Larry Reed is similarly alleged to have taken affirmative steps to implement the city’s sweep policy before he was replaced by Boughey. However, unlike Boughey, plaintiffs have introduced record evidence showing that Reed played a role in the formation of policy related to the sweeps. Thus, if plaintiffs can establish that they were deprived of procedural due process as a matter of policy, Reed would be answerable under the theory of supervisory liability. Hansen, 885 F.2d at 646.
3. Penman
Because Penman coordinated the sweeps and initiated the city’s policy of conducting sweeps, Penman is the principal focus of plaintiffs’ lawsuit. He is alleged to have devised the plan of using the specter of exigent circumstances to deprive plaintiffs of their rights to procedural due process. Penman does not dispute that he was the principal architect of the sweeps policy. There is a genuine issue of material fact as to whether the sweeps policy was to close down buildings because of minor violations that did not pose a threat to health and safety without a pre-deprivation hearing in order to relocate criminals. As such, there is a genuine issue of material fact as to whether the sweeps policy deprived plaintiffs of their rights to procedural due process. There is therefore a genuine issue as to whether Penman is liable based on plaintiffs’ theory of supervisory liability.
VI
We reverse the district court denial of Henderson, Nazario, Holcomb and Boughey’s motions for summary judgment based on qualified immunity. We affirm the district court’s denial of Reed and Penman’s motions for summary judgment based on qualified immunity in the context of plaintiffs’ claims based on violations of their rights to procedural due process. AFFIRMED IN PART AND REVERSED IN PART. Each side shall bear its own costs.

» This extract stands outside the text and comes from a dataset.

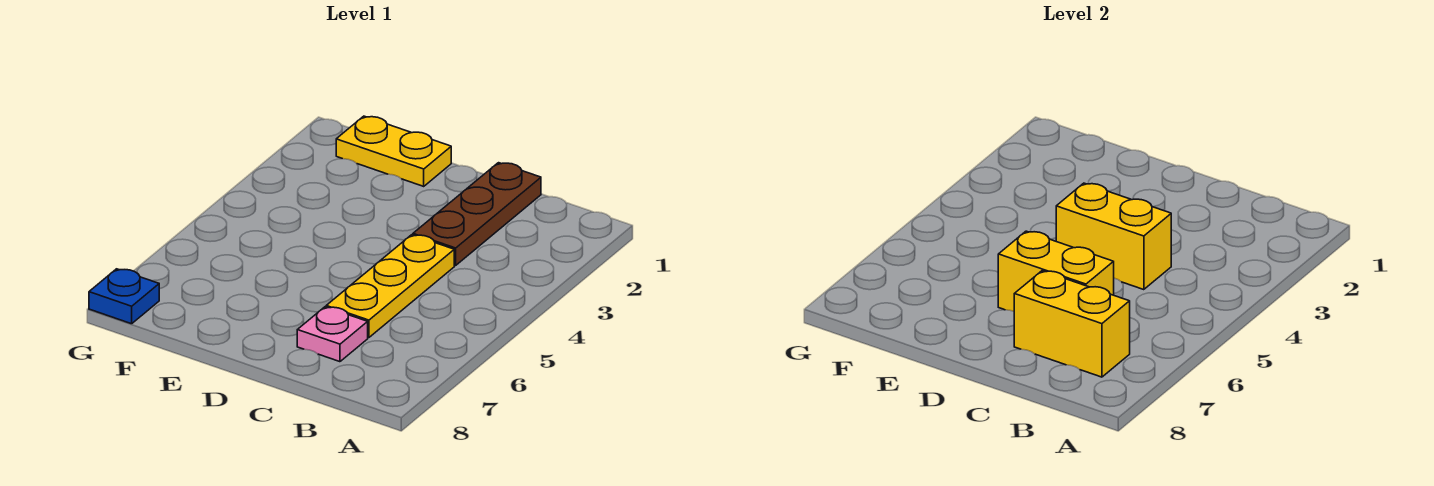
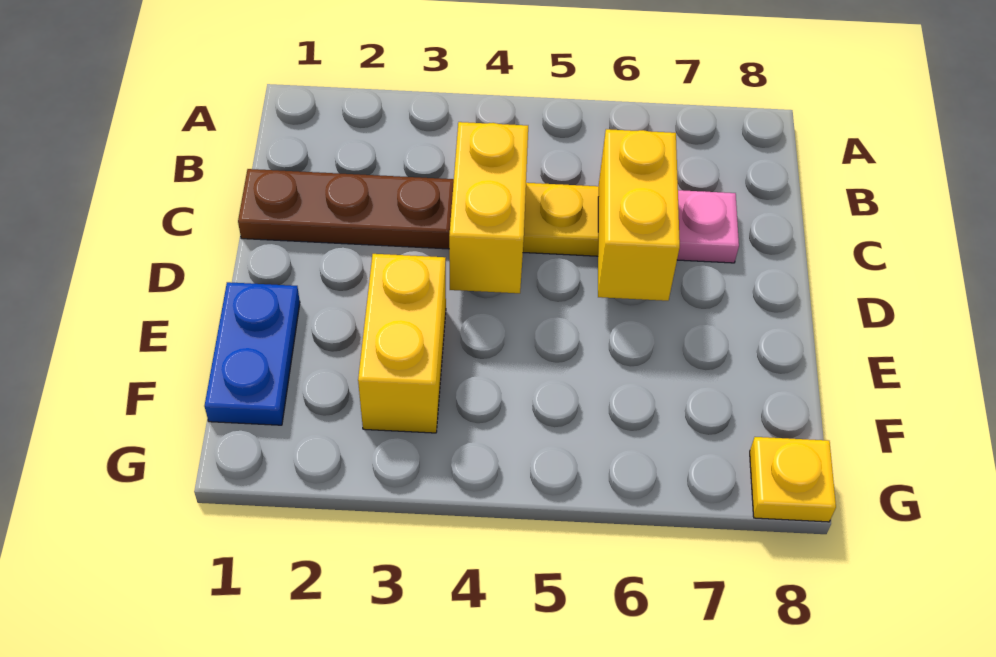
yellow 1x2 brick [1014,271,1130,377] -> yellow 1x2 brick moved to [358,254,446,433]
yellow 1x2 plate [336,116,451,186] -> blue 1x2 plate [204,282,300,425]
blue 1x1 plate [89,269,159,324] -> yellow 1x1 plate [750,437,836,522]

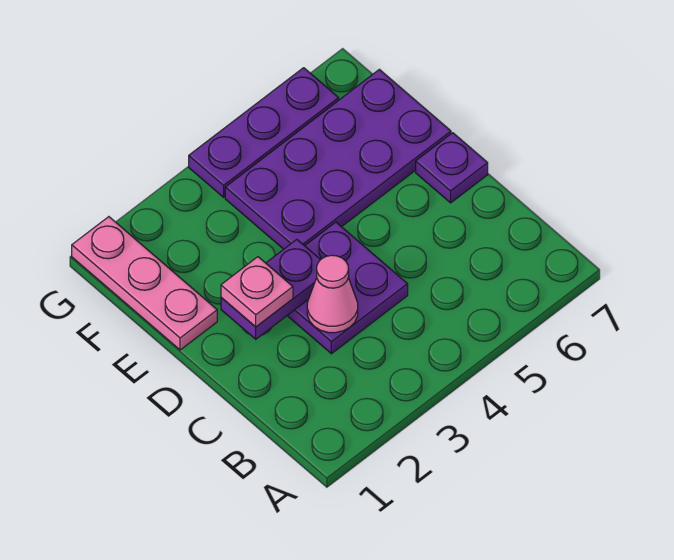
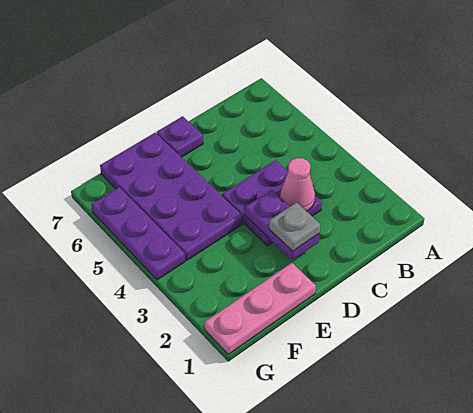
pink 1x1 plate [221,257,293,327] -> grey 1x1 plate [269,202,320,251]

. The dissent disagrees with this conclusion. However, Judge Trott cites no case law in support of his argument. In Sinaloa County the court specifically found that the government's action bore no relation to the public health, safety or general welfare. In addition, his example, drawn vaguely from the facts in Sinaloa County is inapposite because his hypothetical governmental action bears no substantial relation to the general welfare. Whereas in Arden-*868Guthrie, the housing units were closed until the property owners remedied what they acknowledge were real housing code violations (and blight creates vice creates more blight), in the Sinaloa County hypothetical, the government was flooding the community, thereby causing irreparable damage. No one would argue that the destruction of a community bears a substantial relation to the general welfare. However, the same could not be said about temporary closings in Arden-Guthrie.
. This analysis does not apply to plaintiff Wen-nen, who never went through with his loan application. His claim is unripe for lack of “any" decision regarding the denial of a loan.